═══ ENTRIES SHOWN

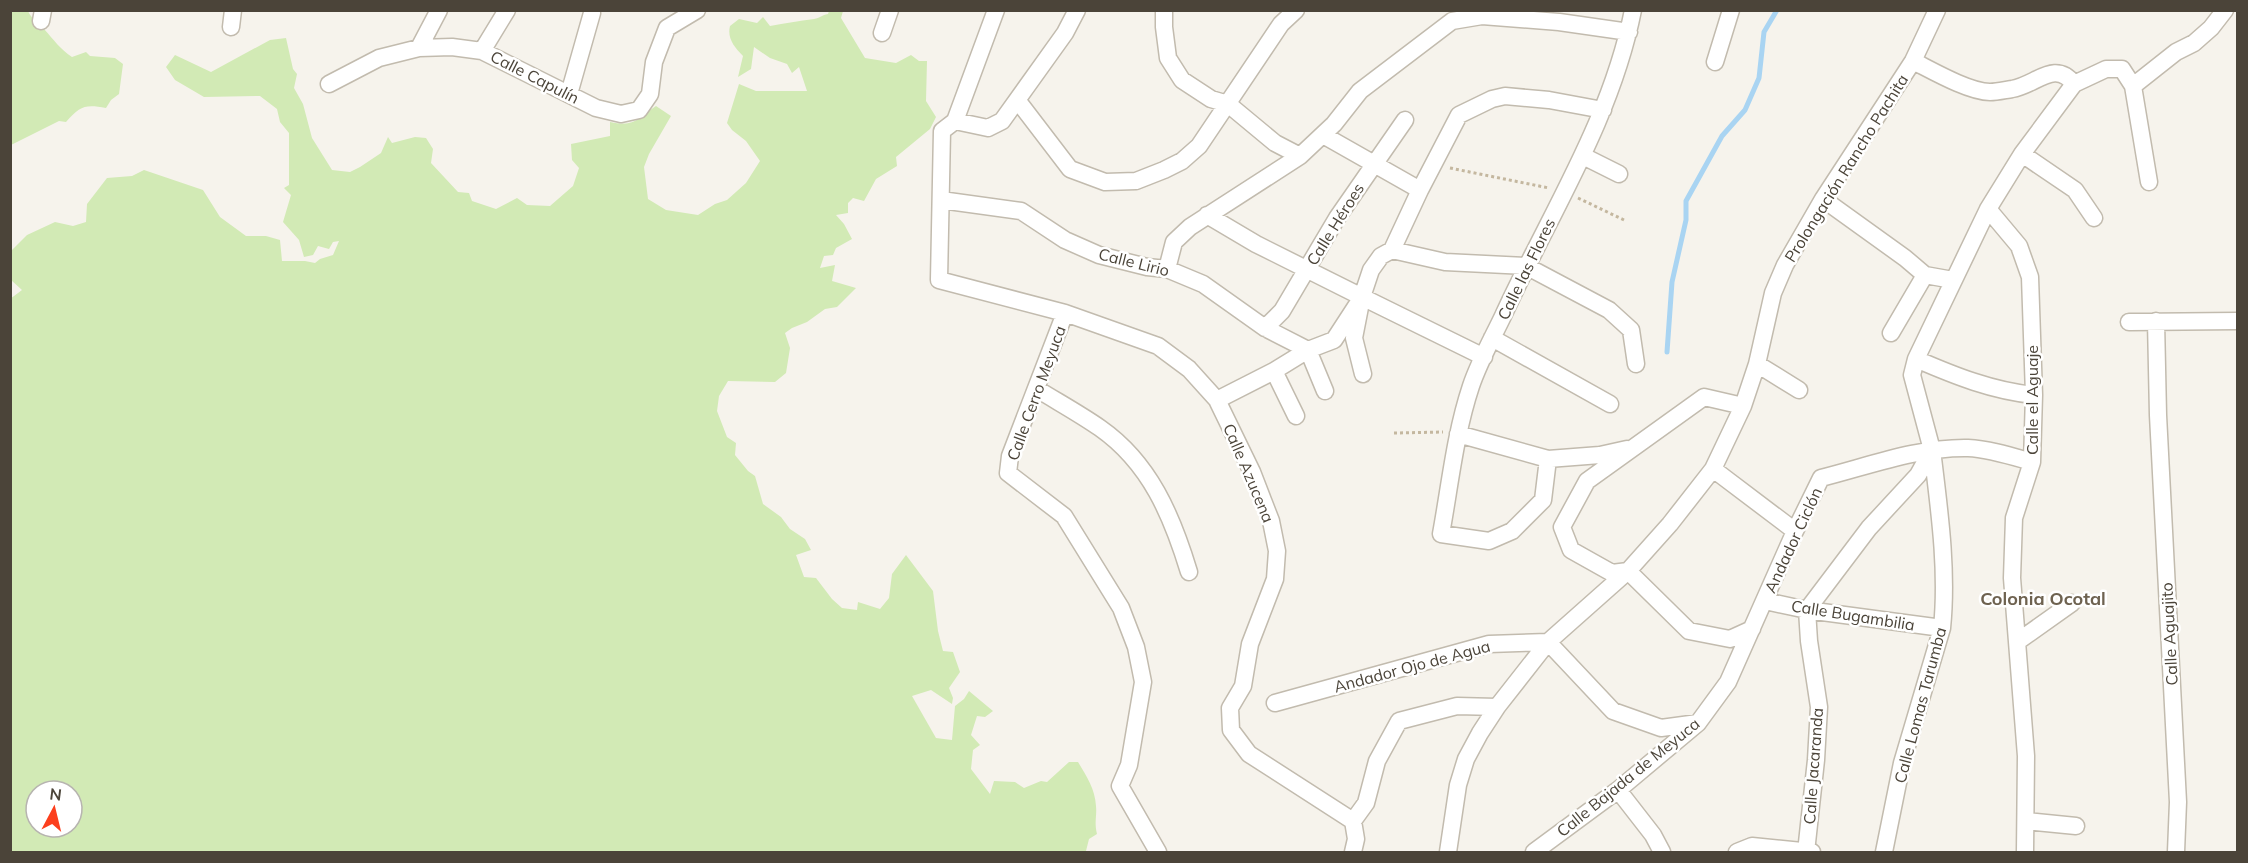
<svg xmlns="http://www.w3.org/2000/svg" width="2248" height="863" font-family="Mulish,sans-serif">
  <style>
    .green { fill: #d2eab5; fill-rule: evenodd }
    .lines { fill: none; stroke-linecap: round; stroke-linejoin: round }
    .stream { stroke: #a9d4f2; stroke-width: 5 }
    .street-casing { stroke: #c2bbae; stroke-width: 19 }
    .path { stroke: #c4b79f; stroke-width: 3; stroke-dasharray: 3 3; stroke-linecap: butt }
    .street { stroke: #fff; stroke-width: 16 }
    .labels { text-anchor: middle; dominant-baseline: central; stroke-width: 5; stroke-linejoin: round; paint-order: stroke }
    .street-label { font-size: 16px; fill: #4b4439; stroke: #fff }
    .neighbourhood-label { font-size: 18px; font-weight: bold; fill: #6e6250; stroke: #fff }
  </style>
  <rect width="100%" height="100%" fill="#f6f3ec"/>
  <path class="green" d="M11 11H28C31 19 39 22 44 29 54 40 60 49 72 57L86 52 90 56 115 58 123 64 119 94 111 100 106 108C85 104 80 106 66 122L59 121 11 145Z
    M829 11H843L841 18 865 58 896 63 911 55 919 61H927L926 101 936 117 930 129 896 157 897 166 876 179 864 201 853 198 848 203V213L836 215 844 224 852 239 836 248 833 255 824 256 820 268 835 265 832 281 856 288 837 307 825 309 807 322 792 328 785 333 790 348 786 373 775 382 728 381 719 396 717 411 727 437 736 443 735 455 748 471 755 476 763 504 781 517 790 529 805 539 811 550 796 555 804 577 816 578 832 599 842 608 857 610 858 602 880 609 889 598 892 574 906 555 933 591 938 631 943 651 953 652 960 672 949 688 953 698 952 704 931 690 912 696 936 738 952 740 955 706 964 699 969 691 993 711 985 717 977 716 971 735 980 745 973 750 971 769 990 794 994 781 1015 782 1024 788 1041 781 1047 782 1069 762H1078C1087 777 1095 789 1096 806 1097 816 1094 822 1097 834L1089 839 1086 851 1097 852H11L10 299 22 290 11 280V251L27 235 55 222 73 226 86 222 87 204 107 178 132 176 144 170 203 190 220 217 246 236H266L280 240 282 261H305L315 263 320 259 333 255 339 241 333 242 329 249 318 246 313 255 304 257 299 240 283 222 291 195 284 188 289 185V133L280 122 277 109 260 96 204 97 175 80 166 67 175 55 211 72 270 40 286 38 293 69 297 74 294 88 303 104 312 138 332 170 350 172 360 167 381 153 388 137 392 143 415 137 426 138 433 149 431 163 458 192 469 193 472 201 496 209 517 198 527 205 550 206 573 186 579 168 572 160 571 144 610 136V122C636 127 636 119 656 106L671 116 649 154 644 167 648 199 666 210 698 215 715 204 727 200 746 183 760 161 746 141 732 130 727 123 739 84 756 91H807L799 67 792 73 787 64 770 58 754 47 751 69 738 77 743 56C734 47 727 38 730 26L739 19 757 23 763 17 770 26C785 23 799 21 814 19 820 18 822 15 828 14ZM36 791H72V827H36Z"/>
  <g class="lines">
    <path class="stream" d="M1667 352 1672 282 1686 220V201L1722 136 1745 110 1759 78 1764 32 1777 10"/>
    <g class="street-casing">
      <path id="street" d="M996 10 955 121 942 131 939 280 1065 313 1158 346 1189 369 1217 400 1252 472 1271 521 1277 551 1275 579 1250 644 1243 686 1230 708 1231 730 1249 754 1353 821
        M1164 10V27L1168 58 1182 80 1211 99 1228 104 1275 143 1300 156
        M41 21 43 10
        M231 27 233 10
        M882 33 890 10
        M419 48 439 10
        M482 51 507 10
        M1913 61C1931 70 1969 92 1990 92 1997 92 2005 90 2012 89 2036 85 2055 59 2074 84
        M1715 62 1731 10
        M329 84 379 58 419 48 452 47 482 51 596 108 621 114 639 110 650 94 654 62 667 28 697 10
        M2133 86 2176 52 2194 43 2211 28 2225 10
        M569 94 592 13
        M1018 101 1070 169 1105 182 1136 181 1164 170 1182 161 1199 146 1281 24 1296 10
        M955 121 988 128 1002 121 1065 33 1077 10
        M1323 135 1420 190
        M2022 154 2075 190 2094 218
        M1583 156 1619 174
        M1823 199 1905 258 1925 275 1953 280
        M941 200 1021 211 1065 240 1099 255 1147 267 1167 269 1203 284 1265 328 1308 350 1325 391
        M1988 209 2019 246 2030 277 2034 395 2032 462 2014 518 2012 578 2026 756 2025 852
        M1207 215 1256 244 1362 297
        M1392 250 1445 262 1526 266 1609 310 1631 330 1636 364
        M1167 269 1174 242 1190 227 1300 156 1334 124 1360 91 1452 21 1482 16 1559 22 1629 32
        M1065 313 1010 456 1008 473 1064 516 1121 608 1136 647 1143 682 1129 765 1120 786 1158 852
        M2156 321 2158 415 2178 802 2176 852
        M2129 322 2238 321
        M1265 328 1282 311 1337 218 1405 120
        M1891 333 1925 275
        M1492 338 1610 404
        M1916 359C1955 376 1993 391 2034 395
        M1757 364 1799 390
        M1274 371 1296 416
        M1363 374 1354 338 1362 297 1371 270 1381 256 1392 250 1420 190 1459 115 1492 99 1505 96 1549 100 1603 110
        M1037 389C1058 402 1080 414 1100 428 1150 463 1172 516 1189 572
        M1217 400 1274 371 1308 350 1334 340 1362 297 1484 357
        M1743 406 1704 397 1587 481 1562 527 1571 550 1612 573 1628 571 1689 631 1730 639 1752 629
        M1458 434 1548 459 1600 455 1627 449
        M1548 459 1543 500 1512 531 1489 541 1441 534C1450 485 1455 434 1471 386 1479 362 1492 339 1503 316 1549 215 1611 121 1633 10
        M1713 469 1795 531
        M1765 601 1807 610 1942 628
        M1807 610 1869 528 1918 475 1932 450 1912 375 1916 359 1988 209 2022 154 2074 84 2106 69H2122L2133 86 2149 182
        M2017 642 2072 603
        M1275 703 1489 644 1548 642 1613 711 1661 728 1698 723
        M1618 790 1653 835 1662 852
        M2026 821 2076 826
        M1353 852 1356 839 1353 821 1366 803 1377 761 1399 721 1457 706 1497 707
        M1448 852 1458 785 1466 759 1480 733 1497 707 1548 642 1628 571 1670 524 1713 469 1743 406 1757 364 1773 293 1785 265 1823 199 1913 61 1937 10
        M1534 852 1618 790 1698 723 1728 682 1795 531 1821 478C1869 466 1918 447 1968 448 1989 449 2011 456 2032 462
        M1737 852 1752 846 1812 852
        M1806 852 1816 760 1819 707 1809 641 1807 610
        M1884 852 1902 763 1942 628C1948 569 1939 508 1932 450"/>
    </g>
    <path class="path" d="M1450 168 1549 188
      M1578 198 1624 220
      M1394 433 1443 432"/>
    <use href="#street" class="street"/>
  </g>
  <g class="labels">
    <g class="street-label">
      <text transform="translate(535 77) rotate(27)">Calle Capulín</text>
      <text transform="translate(1846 168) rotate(-58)">Prolongación Rancho Pachita</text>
      <text transform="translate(1335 224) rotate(-58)">Calle Héroes</text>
      <text transform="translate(1134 262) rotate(14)">Calle Lirio</text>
      <text transform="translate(1526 269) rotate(-64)">Calle las Flores</text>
      <text transform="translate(1036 393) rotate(-70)">Calle Cerro Meyuca</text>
      <text transform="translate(2032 400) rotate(-90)">Calle el Aguaje</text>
      <text transform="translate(1249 473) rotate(67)">Calle Azucena</text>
      <text transform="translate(1793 540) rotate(-65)">Andador Ciclón</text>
      <text transform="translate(1853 615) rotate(9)">Calle Bugambilia</text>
      <text transform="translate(2169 634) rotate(-93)">Calle Aguajito</text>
      <text transform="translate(1412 666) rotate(-15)">Andador Ojo de Agua</text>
      <text transform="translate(1920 705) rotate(-75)">Calle Lomas Tarumba</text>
      <text transform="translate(1813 766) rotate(-86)">Calle Jacaranda</text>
      <text transform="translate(1628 777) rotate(-39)">Calle Bajada de Meyuca</text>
    </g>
    <g class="neighbourhood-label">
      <text x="2043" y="598">Colonia Ocotal</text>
    </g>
  </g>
  <rect width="2248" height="863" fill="none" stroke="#4b4439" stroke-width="24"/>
  <g transform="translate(54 809) rotate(7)"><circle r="28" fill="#ffffff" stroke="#b7b4b0" stroke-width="1.5"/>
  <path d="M0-4.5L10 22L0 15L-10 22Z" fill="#fc3f1d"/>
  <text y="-9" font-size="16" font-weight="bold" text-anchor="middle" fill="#4b4439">N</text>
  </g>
</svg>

══════

The answer must consist of every line above that contains the word "lines".

## [REPLY TO THE TASK]
    .lines { fill: none; stroke-linecap: round; stroke-linejoin: round }
  <g class="lines">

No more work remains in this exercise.